● Required actions:
**a)** In the VAR adaptation summary, what actions does it say the work or paper itself carries out? List each one, leaving out the title.
**b)** Write the next part of the VAR adaptation summary, following on from its final sentence.

● Source extract:

:::

Implementing Adaptations for Vision AutoRegressive Model
This work addresses the underexplored area of adaptations for VAR models, which is incremental as it implements existing strategies rather than proposing new ones.
The paper tackles the problem of adapting Vision AutoRegressive models (VAR) for downstream tasks like medical data generation, finding that VAR outperforms Diffusion Models for non-differentially private adaptations but suffers in private settings.

:::

● Exercise data:
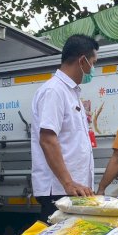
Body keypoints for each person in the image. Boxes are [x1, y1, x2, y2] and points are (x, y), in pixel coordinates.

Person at [31, 34, 98, 222]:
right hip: (59, 191)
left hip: (72, 191)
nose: (93, 69)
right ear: (82, 60)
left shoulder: (71, 93)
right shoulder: (54, 91)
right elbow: (47, 139)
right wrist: (68, 183)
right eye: (93, 62)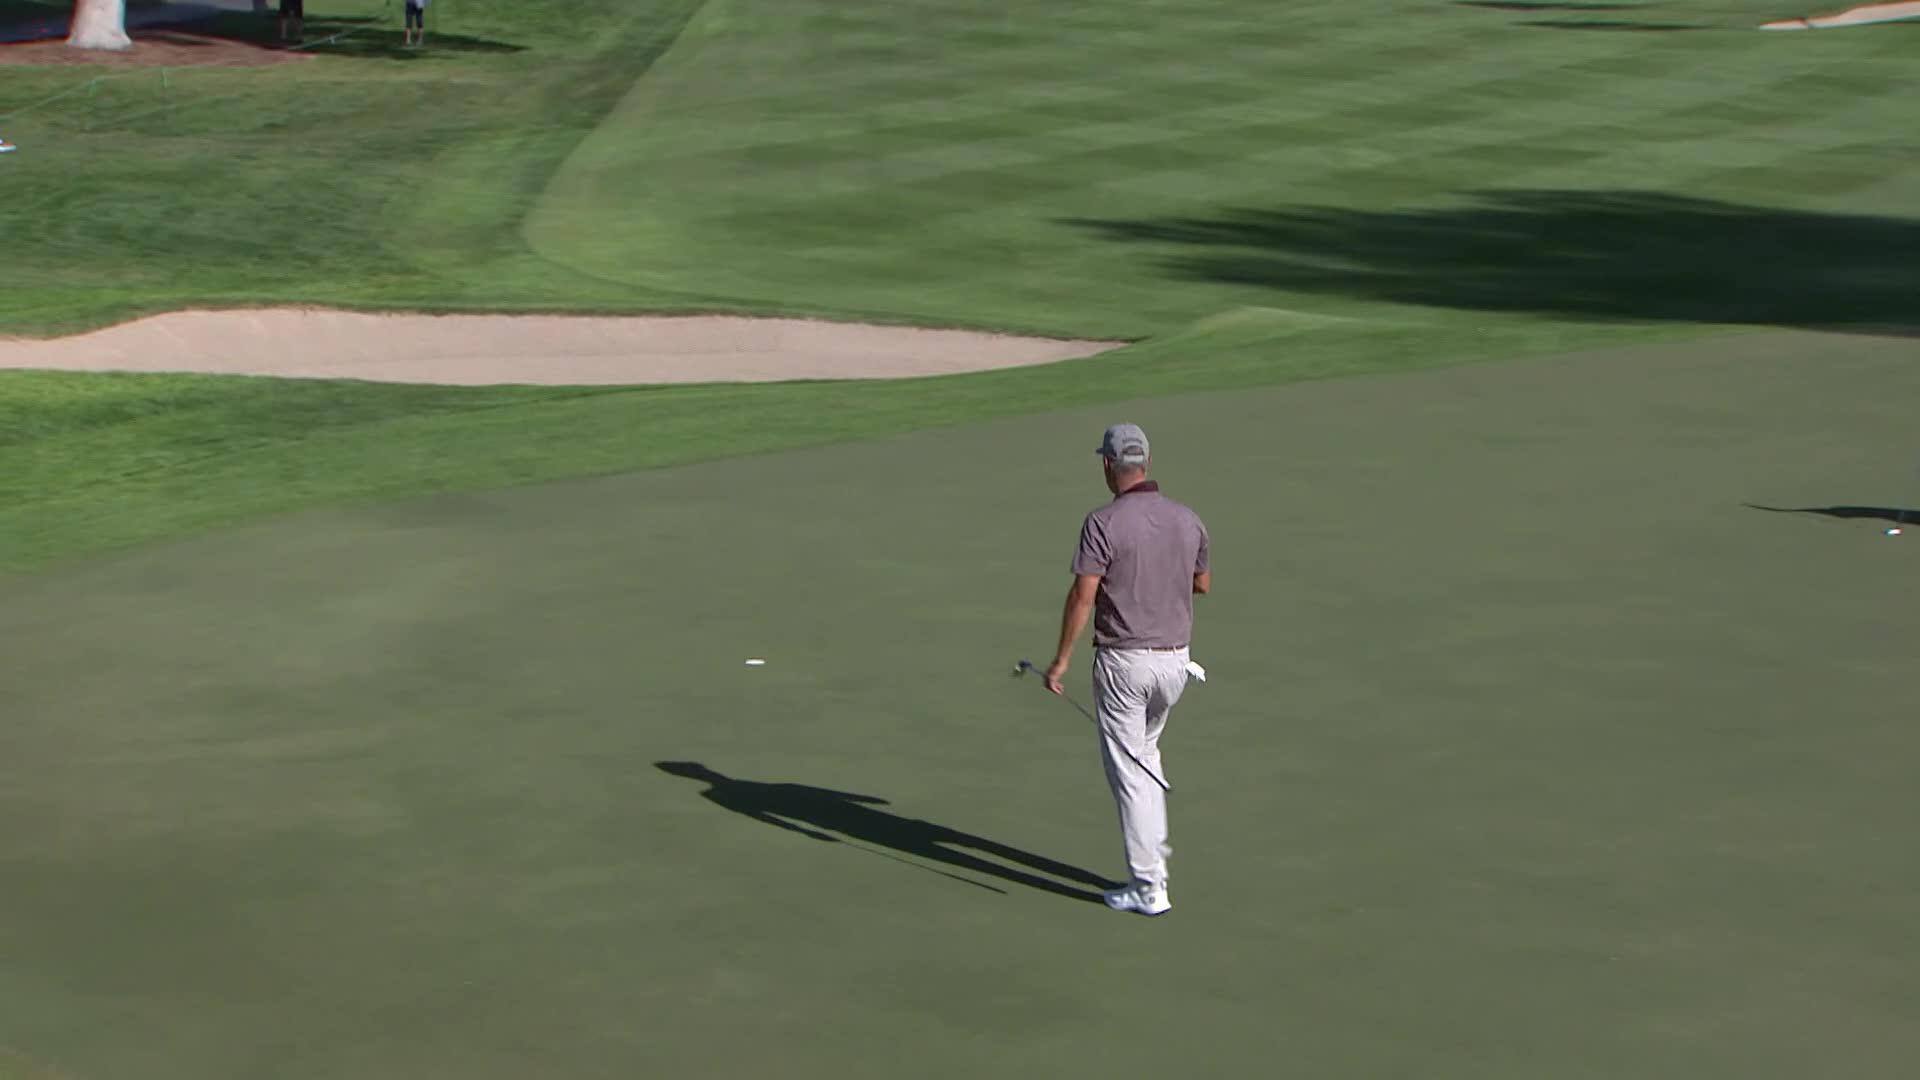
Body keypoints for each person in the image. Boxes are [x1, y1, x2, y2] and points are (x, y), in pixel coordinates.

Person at [1044, 423, 1210, 916]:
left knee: (1132, 774)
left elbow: (1082, 597)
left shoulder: (1102, 523)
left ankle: (1147, 886)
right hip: (1176, 665)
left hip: (1125, 666)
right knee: (1146, 760)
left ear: (1106, 466)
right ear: (1147, 463)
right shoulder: (1188, 518)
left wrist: (1061, 661)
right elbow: (1202, 584)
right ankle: (1154, 861)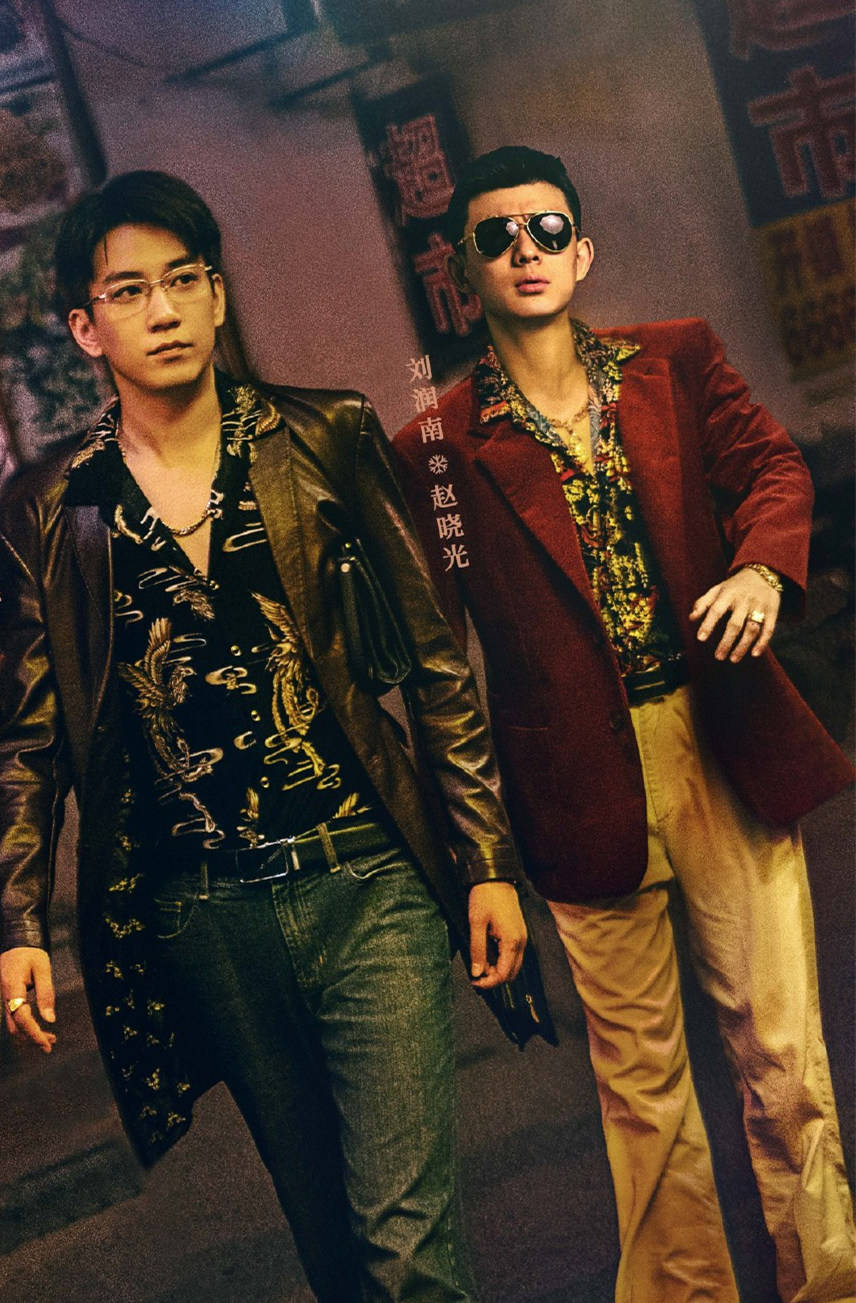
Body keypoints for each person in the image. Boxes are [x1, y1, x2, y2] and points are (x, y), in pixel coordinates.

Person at [0, 171, 531, 1302]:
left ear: (218, 295)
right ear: (85, 328)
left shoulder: (322, 434)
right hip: (207, 916)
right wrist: (18, 918)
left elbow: (434, 661)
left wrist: (482, 858)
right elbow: (31, 738)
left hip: (365, 877)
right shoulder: (53, 503)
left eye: (184, 279)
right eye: (130, 291)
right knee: (333, 1252)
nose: (165, 309)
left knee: (404, 1245)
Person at [391, 144, 855, 1303]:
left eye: (547, 230)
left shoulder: (673, 360)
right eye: (496, 237)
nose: (525, 251)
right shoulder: (434, 448)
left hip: (716, 738)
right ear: (462, 274)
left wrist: (761, 568)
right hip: (572, 788)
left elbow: (772, 470)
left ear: (582, 251)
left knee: (780, 1061)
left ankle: (826, 1285)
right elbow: (435, 659)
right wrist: (476, 856)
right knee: (641, 1094)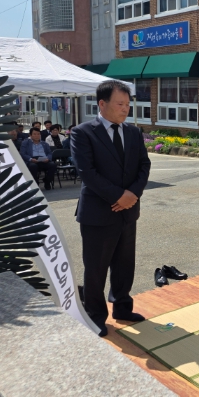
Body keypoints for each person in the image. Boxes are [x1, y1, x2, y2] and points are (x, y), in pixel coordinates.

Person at [70, 80, 151, 337]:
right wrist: (119, 196)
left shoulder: (133, 133)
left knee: (125, 264)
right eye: (120, 104)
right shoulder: (83, 132)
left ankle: (122, 307)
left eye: (128, 104)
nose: (125, 109)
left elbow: (144, 165)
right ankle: (95, 316)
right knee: (96, 268)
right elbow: (87, 172)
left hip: (128, 211)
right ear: (102, 104)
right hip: (98, 213)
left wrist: (132, 195)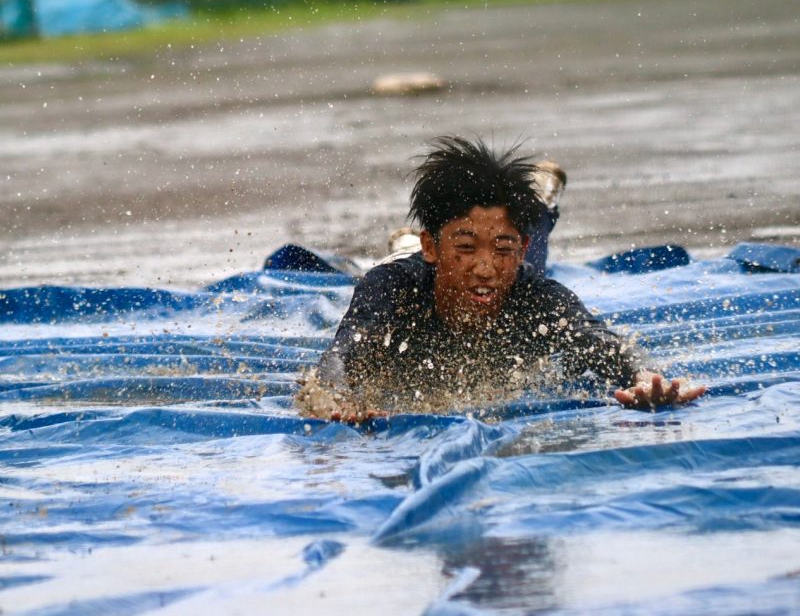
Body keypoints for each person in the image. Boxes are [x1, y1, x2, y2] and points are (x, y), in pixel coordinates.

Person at [296, 135, 705, 421]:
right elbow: (344, 353)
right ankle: (409, 244)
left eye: (505, 251)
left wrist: (643, 378)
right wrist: (331, 396)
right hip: (411, 265)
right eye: (466, 248)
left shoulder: (535, 294)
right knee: (413, 259)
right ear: (433, 246)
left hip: (499, 252)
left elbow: (595, 338)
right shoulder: (389, 290)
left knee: (515, 249)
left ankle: (539, 205)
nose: (486, 268)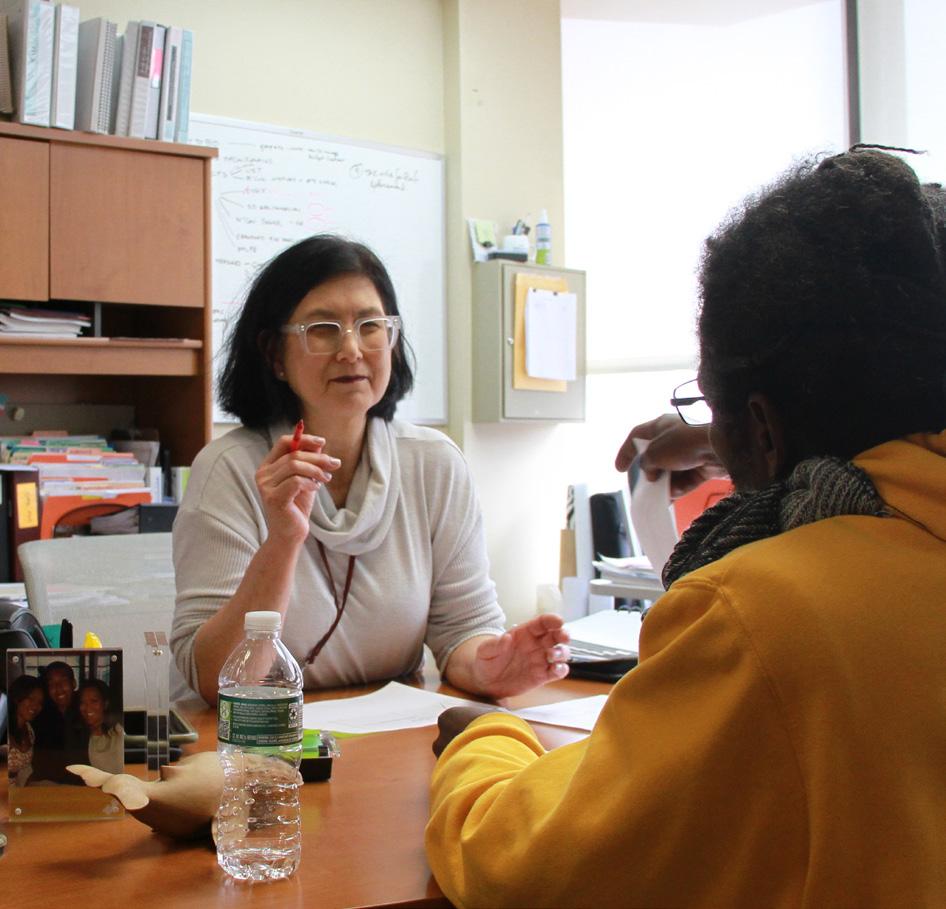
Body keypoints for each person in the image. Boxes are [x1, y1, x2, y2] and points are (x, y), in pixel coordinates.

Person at [425, 148, 946, 906]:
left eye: (710, 404)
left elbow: (525, 872)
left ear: (763, 426)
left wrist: (484, 740)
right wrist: (726, 435)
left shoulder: (763, 613)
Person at [171, 234, 570, 705]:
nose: (351, 349)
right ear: (275, 355)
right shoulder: (228, 470)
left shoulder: (434, 463)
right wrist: (282, 541)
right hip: (257, 736)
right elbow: (217, 680)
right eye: (323, 328)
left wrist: (492, 666)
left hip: (393, 736)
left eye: (370, 326)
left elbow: (463, 630)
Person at [31, 660, 87, 785]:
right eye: (52, 684)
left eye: (63, 681)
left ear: (74, 683)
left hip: (85, 782)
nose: (58, 687)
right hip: (50, 783)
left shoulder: (85, 710)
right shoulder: (41, 715)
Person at [76, 679, 124, 774]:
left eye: (94, 701)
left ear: (105, 704)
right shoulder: (82, 735)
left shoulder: (118, 733)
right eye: (83, 702)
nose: (87, 707)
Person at [7, 675, 44, 787]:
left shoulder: (29, 730)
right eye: (31, 699)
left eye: (40, 702)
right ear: (17, 698)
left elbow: (26, 770)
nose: (35, 706)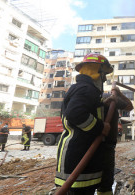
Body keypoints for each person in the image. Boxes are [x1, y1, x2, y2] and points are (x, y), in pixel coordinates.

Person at [55, 53, 114, 195]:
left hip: (81, 157)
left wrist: (100, 105)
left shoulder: (84, 89)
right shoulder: (86, 89)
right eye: (104, 74)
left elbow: (84, 110)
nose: (105, 79)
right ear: (96, 71)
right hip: (77, 158)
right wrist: (101, 127)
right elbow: (76, 114)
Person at [96, 88, 133, 195]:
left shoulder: (109, 97)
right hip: (103, 144)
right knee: (104, 180)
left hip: (103, 144)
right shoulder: (105, 97)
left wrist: (117, 94)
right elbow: (129, 106)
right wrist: (118, 93)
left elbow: (129, 106)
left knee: (102, 180)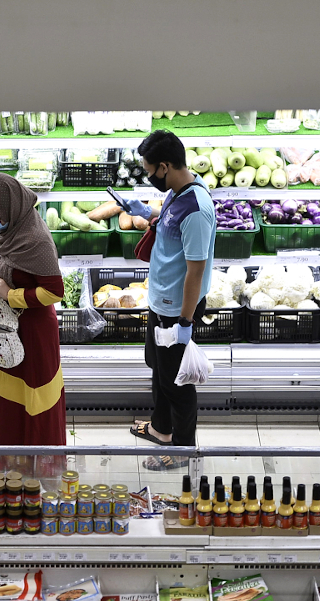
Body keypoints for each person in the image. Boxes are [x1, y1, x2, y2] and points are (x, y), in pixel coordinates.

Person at [121, 130, 215, 471]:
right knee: (158, 370)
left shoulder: (197, 209)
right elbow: (170, 230)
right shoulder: (180, 191)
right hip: (161, 301)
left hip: (178, 309)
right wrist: (148, 214)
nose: (147, 176)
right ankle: (161, 430)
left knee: (177, 383)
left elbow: (195, 271)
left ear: (164, 166)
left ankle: (183, 449)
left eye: (149, 171)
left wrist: (185, 323)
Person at [0, 173, 66, 469]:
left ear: (8, 208)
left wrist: (12, 294)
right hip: (7, 328)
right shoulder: (11, 230)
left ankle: (40, 461)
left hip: (33, 334)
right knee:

:::

● Answers for the exercise:
**a)**
- Addresses the underexplored area of adaptations for VAR models
- Implements existing strategies rather than proposing new ones
- Tackles the problem of adapting Vision AutoRegressive models (VAR) for downstream tasks like medical data generation
- Finds that VAR outperforms Diffusion Models for non-differentially private adaptations but suffers in private settings

**b)**
Vision AutoRegressive model (VAR) was recently introduced as an alternative to Diffusion Models (DMs) in image generation domain. In this work we focus on its adaptations, which aim to fine-tune pre-trained models to perform specific downstream tasks, like medical data generation. While for DMs there exist many techniques, adaptations for VAR remain underexplored. Similarly, differentially private (DP) adaptations-ones that aim to preserve privacy of the adaptation data-have been extensively studied for DMs, while VAR lacks such solutions. In our work, we implement and benchmark many strategies for VAR, and compare them to state-of-the-art DM adaptation strategies. We observe that VAR outperforms DMs for non-DP adaptations, however, the performance of DP suffers, which necessitates further research in private adaptations for VAR. Code is available at https://github.com/sprintml/finetuning_var_dp.